[[ Material for this exercise, beginning ]]

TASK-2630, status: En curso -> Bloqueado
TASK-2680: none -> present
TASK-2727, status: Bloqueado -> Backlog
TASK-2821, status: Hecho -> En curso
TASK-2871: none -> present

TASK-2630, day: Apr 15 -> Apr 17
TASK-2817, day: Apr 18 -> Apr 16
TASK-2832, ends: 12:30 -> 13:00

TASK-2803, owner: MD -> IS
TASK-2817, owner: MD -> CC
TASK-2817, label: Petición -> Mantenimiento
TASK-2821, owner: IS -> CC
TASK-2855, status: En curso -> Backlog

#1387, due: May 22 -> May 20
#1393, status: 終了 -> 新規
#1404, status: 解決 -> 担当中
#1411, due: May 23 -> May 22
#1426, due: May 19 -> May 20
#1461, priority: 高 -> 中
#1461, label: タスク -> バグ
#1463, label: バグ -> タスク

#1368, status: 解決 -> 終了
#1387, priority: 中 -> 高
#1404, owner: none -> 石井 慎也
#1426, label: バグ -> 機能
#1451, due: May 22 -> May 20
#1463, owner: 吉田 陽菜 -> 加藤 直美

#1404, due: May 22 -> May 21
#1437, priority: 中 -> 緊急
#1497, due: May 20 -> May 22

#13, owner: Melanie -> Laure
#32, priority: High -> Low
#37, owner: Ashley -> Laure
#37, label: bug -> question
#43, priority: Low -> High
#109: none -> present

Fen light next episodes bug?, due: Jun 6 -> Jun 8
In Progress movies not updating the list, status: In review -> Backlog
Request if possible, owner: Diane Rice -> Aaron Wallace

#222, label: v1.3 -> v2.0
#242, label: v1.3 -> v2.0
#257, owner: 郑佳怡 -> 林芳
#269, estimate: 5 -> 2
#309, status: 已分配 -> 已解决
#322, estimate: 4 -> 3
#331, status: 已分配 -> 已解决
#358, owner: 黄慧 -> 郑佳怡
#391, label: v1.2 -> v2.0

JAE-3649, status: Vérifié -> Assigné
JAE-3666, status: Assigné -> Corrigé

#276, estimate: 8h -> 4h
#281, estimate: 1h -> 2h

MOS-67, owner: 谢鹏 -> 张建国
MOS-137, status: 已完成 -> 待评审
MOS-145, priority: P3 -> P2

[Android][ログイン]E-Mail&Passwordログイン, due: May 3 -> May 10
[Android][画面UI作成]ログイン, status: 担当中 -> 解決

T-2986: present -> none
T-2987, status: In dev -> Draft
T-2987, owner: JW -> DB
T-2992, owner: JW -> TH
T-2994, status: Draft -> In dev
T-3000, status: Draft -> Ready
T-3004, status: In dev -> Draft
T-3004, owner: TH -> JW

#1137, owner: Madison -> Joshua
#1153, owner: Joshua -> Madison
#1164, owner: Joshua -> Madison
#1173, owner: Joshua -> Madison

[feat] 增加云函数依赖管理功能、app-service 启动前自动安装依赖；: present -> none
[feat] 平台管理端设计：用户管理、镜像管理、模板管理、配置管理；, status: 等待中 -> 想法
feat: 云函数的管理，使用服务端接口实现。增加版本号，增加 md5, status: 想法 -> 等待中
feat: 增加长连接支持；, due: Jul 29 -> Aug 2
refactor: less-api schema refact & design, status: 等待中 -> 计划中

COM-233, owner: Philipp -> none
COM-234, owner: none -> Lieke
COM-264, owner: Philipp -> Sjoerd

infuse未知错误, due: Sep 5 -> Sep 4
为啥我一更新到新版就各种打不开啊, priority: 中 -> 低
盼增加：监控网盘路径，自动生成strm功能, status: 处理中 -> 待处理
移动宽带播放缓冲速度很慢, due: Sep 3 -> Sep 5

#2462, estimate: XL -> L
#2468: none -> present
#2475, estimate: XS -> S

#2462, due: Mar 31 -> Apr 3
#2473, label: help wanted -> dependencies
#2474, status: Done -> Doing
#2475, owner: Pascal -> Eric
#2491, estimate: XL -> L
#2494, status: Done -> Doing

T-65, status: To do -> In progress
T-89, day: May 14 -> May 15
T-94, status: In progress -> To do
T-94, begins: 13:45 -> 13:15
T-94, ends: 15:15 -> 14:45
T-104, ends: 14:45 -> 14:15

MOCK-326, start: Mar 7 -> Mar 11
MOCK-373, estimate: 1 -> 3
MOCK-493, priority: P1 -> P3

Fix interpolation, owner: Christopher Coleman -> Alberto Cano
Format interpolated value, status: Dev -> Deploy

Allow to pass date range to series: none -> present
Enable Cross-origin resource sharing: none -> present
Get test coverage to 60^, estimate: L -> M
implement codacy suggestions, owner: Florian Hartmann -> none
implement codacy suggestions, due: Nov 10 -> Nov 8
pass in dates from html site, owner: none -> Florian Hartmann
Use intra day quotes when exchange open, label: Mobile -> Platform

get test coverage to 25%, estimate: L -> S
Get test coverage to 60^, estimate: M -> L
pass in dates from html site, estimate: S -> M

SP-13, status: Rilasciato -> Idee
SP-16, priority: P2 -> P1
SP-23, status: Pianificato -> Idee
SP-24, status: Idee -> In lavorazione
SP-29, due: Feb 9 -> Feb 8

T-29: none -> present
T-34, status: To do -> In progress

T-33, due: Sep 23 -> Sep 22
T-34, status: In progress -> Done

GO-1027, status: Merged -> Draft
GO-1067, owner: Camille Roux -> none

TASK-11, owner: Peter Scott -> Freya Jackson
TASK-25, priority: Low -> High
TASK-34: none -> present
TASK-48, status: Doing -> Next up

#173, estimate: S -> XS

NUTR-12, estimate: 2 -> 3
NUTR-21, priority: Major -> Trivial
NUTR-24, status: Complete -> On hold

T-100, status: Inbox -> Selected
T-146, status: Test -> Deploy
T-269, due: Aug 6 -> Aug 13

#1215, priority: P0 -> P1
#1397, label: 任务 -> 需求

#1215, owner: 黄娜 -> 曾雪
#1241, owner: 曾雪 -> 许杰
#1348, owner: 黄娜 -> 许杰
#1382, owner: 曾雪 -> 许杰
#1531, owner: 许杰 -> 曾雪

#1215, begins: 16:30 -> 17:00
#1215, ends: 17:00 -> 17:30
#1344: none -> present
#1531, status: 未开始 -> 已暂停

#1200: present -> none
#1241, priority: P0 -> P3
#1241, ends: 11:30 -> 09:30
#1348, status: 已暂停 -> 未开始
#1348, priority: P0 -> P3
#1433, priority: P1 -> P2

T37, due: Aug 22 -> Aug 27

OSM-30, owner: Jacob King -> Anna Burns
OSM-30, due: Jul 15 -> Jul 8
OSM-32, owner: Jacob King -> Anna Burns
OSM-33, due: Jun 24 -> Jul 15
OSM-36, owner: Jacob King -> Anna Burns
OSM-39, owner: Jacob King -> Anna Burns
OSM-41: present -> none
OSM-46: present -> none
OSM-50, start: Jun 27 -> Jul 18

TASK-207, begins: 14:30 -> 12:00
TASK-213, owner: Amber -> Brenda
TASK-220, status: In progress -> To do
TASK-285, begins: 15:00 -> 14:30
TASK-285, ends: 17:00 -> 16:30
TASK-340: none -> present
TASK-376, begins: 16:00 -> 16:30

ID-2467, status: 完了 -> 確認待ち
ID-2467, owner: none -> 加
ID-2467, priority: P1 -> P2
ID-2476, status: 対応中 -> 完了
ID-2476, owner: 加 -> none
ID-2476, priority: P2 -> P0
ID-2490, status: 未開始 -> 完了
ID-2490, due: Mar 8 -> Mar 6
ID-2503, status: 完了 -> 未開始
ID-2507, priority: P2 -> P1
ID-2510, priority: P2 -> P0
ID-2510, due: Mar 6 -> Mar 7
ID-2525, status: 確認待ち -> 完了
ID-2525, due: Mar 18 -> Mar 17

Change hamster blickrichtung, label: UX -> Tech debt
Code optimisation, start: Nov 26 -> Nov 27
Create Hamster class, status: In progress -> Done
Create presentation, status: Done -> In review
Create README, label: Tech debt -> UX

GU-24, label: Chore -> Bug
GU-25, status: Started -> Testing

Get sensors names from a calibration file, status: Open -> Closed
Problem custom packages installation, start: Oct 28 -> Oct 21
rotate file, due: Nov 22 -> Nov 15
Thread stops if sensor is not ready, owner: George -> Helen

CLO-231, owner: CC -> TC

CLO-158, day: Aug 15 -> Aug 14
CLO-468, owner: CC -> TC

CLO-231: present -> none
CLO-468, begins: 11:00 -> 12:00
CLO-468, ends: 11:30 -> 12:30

[[ Material for this exercise, end ]]

Everything from the first line of the listing above through the line holding "#109: none -> present" must be retyped exactly; nothing else belongs in the reply.

TASK-2630, status: En curso -> Bloqueado
TASK-2680: none -> present
TASK-2727, status: Bloqueado -> Backlog
TASK-2821, status: Hecho -> En curso
TASK-2871: none -> present

TASK-2630, day: Apr 15 -> Apr 17
TASK-2817, day: Apr 18 -> Apr 16
TASK-2832, ends: 12:30 -> 13:00

TASK-2803, owner: MD -> IS
TASK-2817, owner: MD -> CC
TASK-2817, label: Petición -> Mantenimiento
TASK-2821, owner: IS -> CC
TASK-2855, status: En curso -> Backlog

#1387, due: May 22 -> May 20
#1393, status: 終了 -> 新規
#1404, status: 解決 -> 担当中
#1411, due: May 23 -> May 22
#1426, due: May 19 -> May 20
#1461, priority: 高 -> 中
#1461, label: タスク -> バグ
#1463, label: バグ -> タスク

#1368, status: 解決 -> 終了
#1387, priority: 中 -> 高
#1404, owner: none -> 石井 慎也
#1426, label: バグ -> 機能
#1451, due: May 22 -> May 20
#1463, owner: 吉田 陽菜 -> 加藤 直美

#1404, due: May 22 -> May 21
#1437, priority: 中 -> 緊急
#1497, due: May 20 -> May 22

#13, owner: Melanie -> Laure
#32, priority: High -> Low
#37, owner: Ashley -> Laure
#37, label: bug -> question
#43, priority: Low -> High
#109: none -> present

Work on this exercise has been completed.